- [Work to be completed]: While you copy the lines below, skip the pictures and keep the rest exact.

[Page-level text extractions]
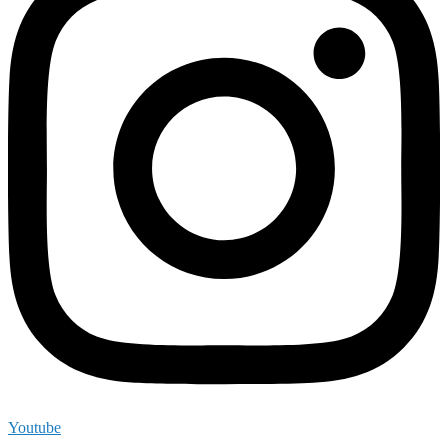
Youtube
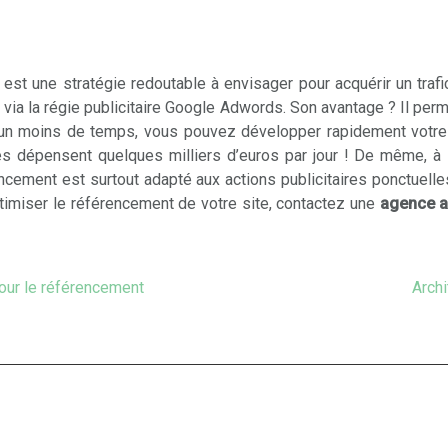
?
t une stratégie redoutable à envisager pour acquérir un trafic 
ia la régie publicitaire Google Adwords. Son avantage ? Il pe
 un moins de temps, vous pouvez développer rapidement votre no
ses dépensent quelques milliers d’euros par jour ! De même, à l
ement est surtout adapté aux actions publicitaires ponctuelles pou
ptimiser le référencement de votre site, contactez une
agence 
our le référencement
Archi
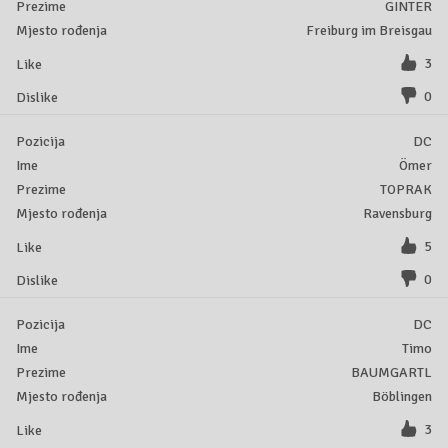
GINTER
Freiburg im Breisgau
3
0
DC
Ömer
TOPRAK
Ravensburg
5
0
DC
Timo
BAUMGARTL
Böblingen
3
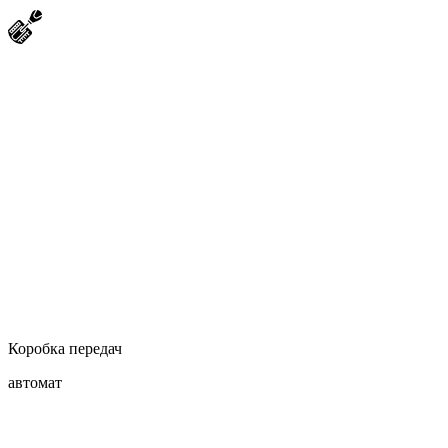
Коробка передач
автомат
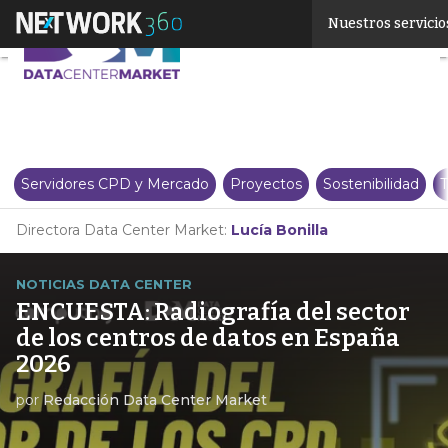
Linkedin
Nuestros servicio
Twitter
Servidores CPD y Mercado
Proyectos
Sostenibilidad
T
Directora Data Center Market:
Lucía Bonilla
NOTICIAS DATA CENTER
ENCUESTA: Radiografía del sector
de los centros de datos en España
2026
por
Redacción Data Center Market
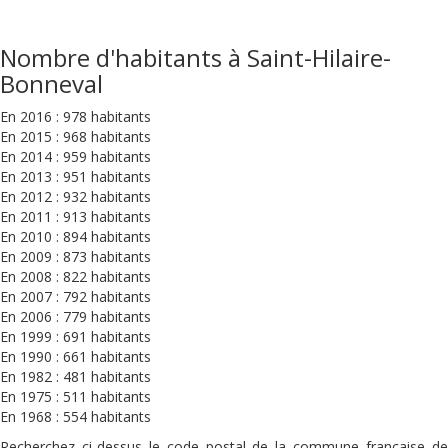
Nombre d'habitants à Saint-Hilaire-
Bonneval
En 2016 : 978 habitants
En 2015 : 968 habitants
En 2014 : 959 habitants
En 2013 : 951 habitants
En 2012 : 932 habitants
En 2011 : 913 habitants
En 2010 : 894 habitants
En 2009 : 873 habitants
En 2008 : 822 habitants
En 2007 : 792 habitants
En 2006 : 779 habitants
En 1999 : 691 habitants
En 1990 : 661 habitants
En 1982 : 481 habitants
En 1975 : 511 habitants
En 1968 : 554 habitants
Recherchez ci-dessus le code postal de la commune française de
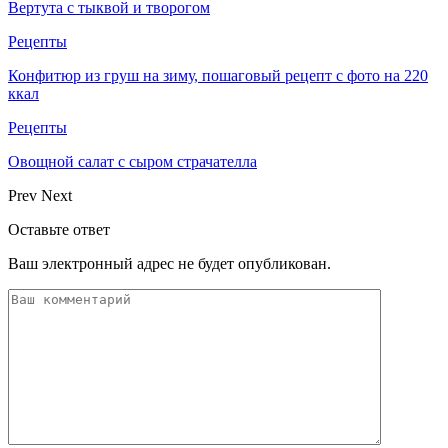
Вертута с тыквой и творогом
Рецепты
Конфитюр из груш на зиму, пошаговый рецепт с фото на 220
ккал
Рецепты
Овощной салат с сыром страчателла
Prev
Next
Оставьте ответ
Ваш электронный адрес не будет опубликован.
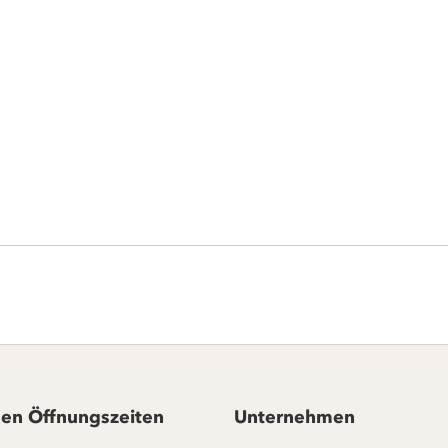
en Öffnungszeiten
Unternehmen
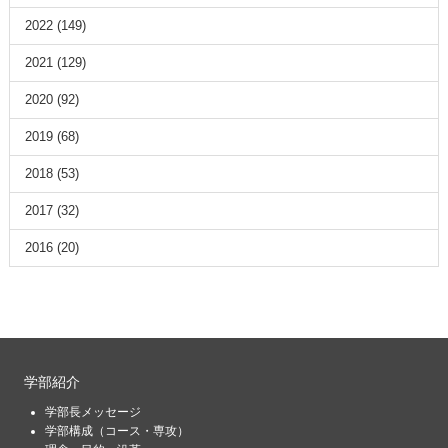
2022
(149)
2021
(129)
2020
(92)
2019
(68)
2018
(53)
2017
(32)
2016
(20)
学部紹介
学部長メッセージ
学部構成（コース・専攻）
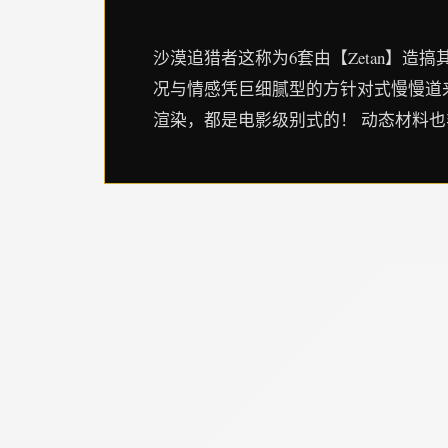
沙漠追猎者这称为6套由【Zetan】造
况与情感凭巨细腻型的方针对式慢慢道来
渲染，都是电影级别式的！ 动态材料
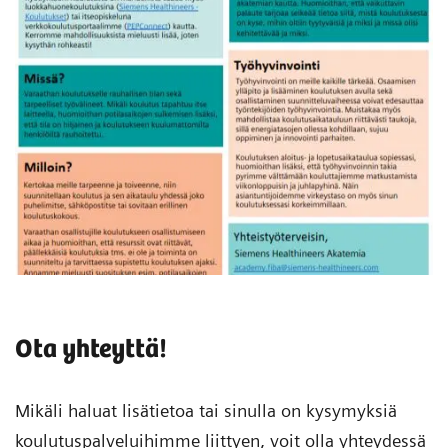
Ota yhteyttä!
Mikäli haluat lisätietoa tai sinulla on kysymyksiä
koulutuspalveluihimme liittyen, voit olla yhteydessä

- [Task result]:
Youtube
?
t une stratégie redoutable à envisager pour acquérir un trafic 
ia la régie publicitaire Google Adwords. Son avantage ? Il pe
 un moins de temps, vous pouvez développer rapidement votre no
ses dépensent quelques milliers d’euros par jour ! De même, à l
ement est surtout adapté aux actions publicitaires ponctuelles pou
ptimiser le référencement de votre site, contactez une
agence 
our le référencement
Archi
GINTER
Freiburg im Breisgau
3
0
DC
Ömer
TOPRAK
Ravensburg
5
0
DC
Timo
BAUMGARTL
Böblingen
3
Коробка передач
автомат
Linkedin
Nuestros servicio
Twitter
Servidores CPD y Mercado
Proyectos
Sostenibilidad
T
Directora Data Center Market:
Lucía Bonilla
NOTICIAS DATA CENTER
ENCUESTA: Radiografía del sector
de los centros de datos en España
2026
por
Redacción Data Center Market
Nombre d'habitants à Saint-Hilaire-
Bonneval
En 2016 : 978 habitants
En 2015 : 968 habitants
En 2014 : 959 habitants
En 2013 : 951 habitants
En 2012 : 932 habitants
En 2011 : 913 habitants
En 2010 : 894 habitants
En 2009 : 873 habitants
En 2008 : 822 habitants
En 2007 : 792 habitants
En 2006 : 779 habitants
En 1999 : 691 habitants
En 1990 : 661 habitants
En 1982 : 481 habitants
En 1975 : 511 habitants
En 1968 : 554 habitants
Recherchez ci-dessus le code postal de la commune française de
Вертута с тыквой и творогом
Рецепты
Конфитюр из груш на зиму, пошаговый рецепт с фото на 220
ккал
Рецепты
Овощной салат с сыром страчателла
Prev
Next
Оставьте ответ
Ваш электронный адрес не будет опубликован.
en Öffnungszeiten
Unternehmen
2022
(149)
2021
(129)
2020
(92)
2019
(68)
2018
(53)
2017
(32)
2016
(20)
学部紹介
学部長メッセージ
学部構成（コース・専攻）
沙漠追猎者这称为6套由【Zetan】造
况与情感凭巨细腻型的方针对式慢慢道来
渲染，都是电影级别式的！ 动态材料
Ota yhteyttä!
Mikäli haluat lisätietoa tai sinulla on kysymyksiä
koulutuspalveluihimme liittyen, voit olla yhteydessä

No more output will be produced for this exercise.